Samen met u kijken we of u ondersteuning nodig heeft. Bij het verwerken kunnen verschillende gevoelens naar boven komen. Spanning, bezorgdheid, boosheid, onmacht, verdriet of angst om dood te gaan zijn veel voorkomende emoties. Veel mensen hebben hun eigen manier om hiermee om te gaan. Als hierbij hulp gewenst is, kunnen wij u helpen de juiste hulp te vinden. Soms wordt er gekozen voor een revalidatietraject.
Revalidatie tijdens of na behandeling
Bij een medisch specialistische revalidatiebehandeling krijgt u naast de revalidatiearts te maken met verschillende behandelaren. Afhankelijk van uw behandel- en hulpvragen is het mogelijk dat u onder behandeling komt bij:
- Fysiotherapie
- Ergotherapie
- Logopedie
- Bewegingsagoog/Psychomotorisch therapeut
- Medisch maatschappelijk werk
- Medische psychologie
- Diëtetiek
De revalidatiearts kijkt niet alleen naar de aandoening zelf, maar kijkt ook naar de gevolgen van de aandoening.
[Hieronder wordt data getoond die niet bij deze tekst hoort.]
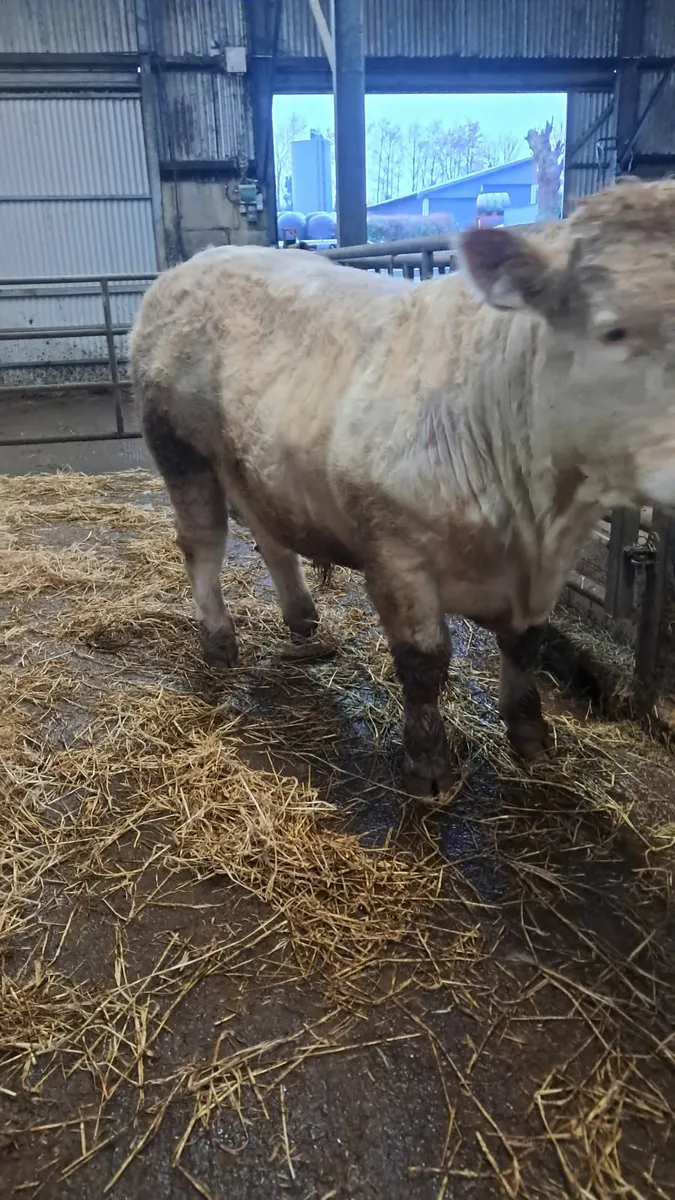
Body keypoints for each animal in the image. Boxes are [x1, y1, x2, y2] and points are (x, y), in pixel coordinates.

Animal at [130, 179, 675, 796]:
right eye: (613, 329)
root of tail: (187, 267)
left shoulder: (549, 568)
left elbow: (526, 645)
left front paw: (530, 735)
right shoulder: (395, 548)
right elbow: (423, 661)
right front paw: (428, 764)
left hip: (254, 464)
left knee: (271, 538)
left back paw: (303, 619)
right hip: (181, 449)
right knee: (204, 544)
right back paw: (219, 639)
Hoe zelfstandig bent u en wat kunt u allemaal nog wel?
De behandelaren werken onder leiding van een revalidatiearts samen in een multidisciplinair team. Het team overlegt regelmatig met elkaar en stemt de verschillende behandelingen die u ondergaat ook op elkaar af. Zo ontvangt u de juiste zorg die u op dat moment nodig heeft.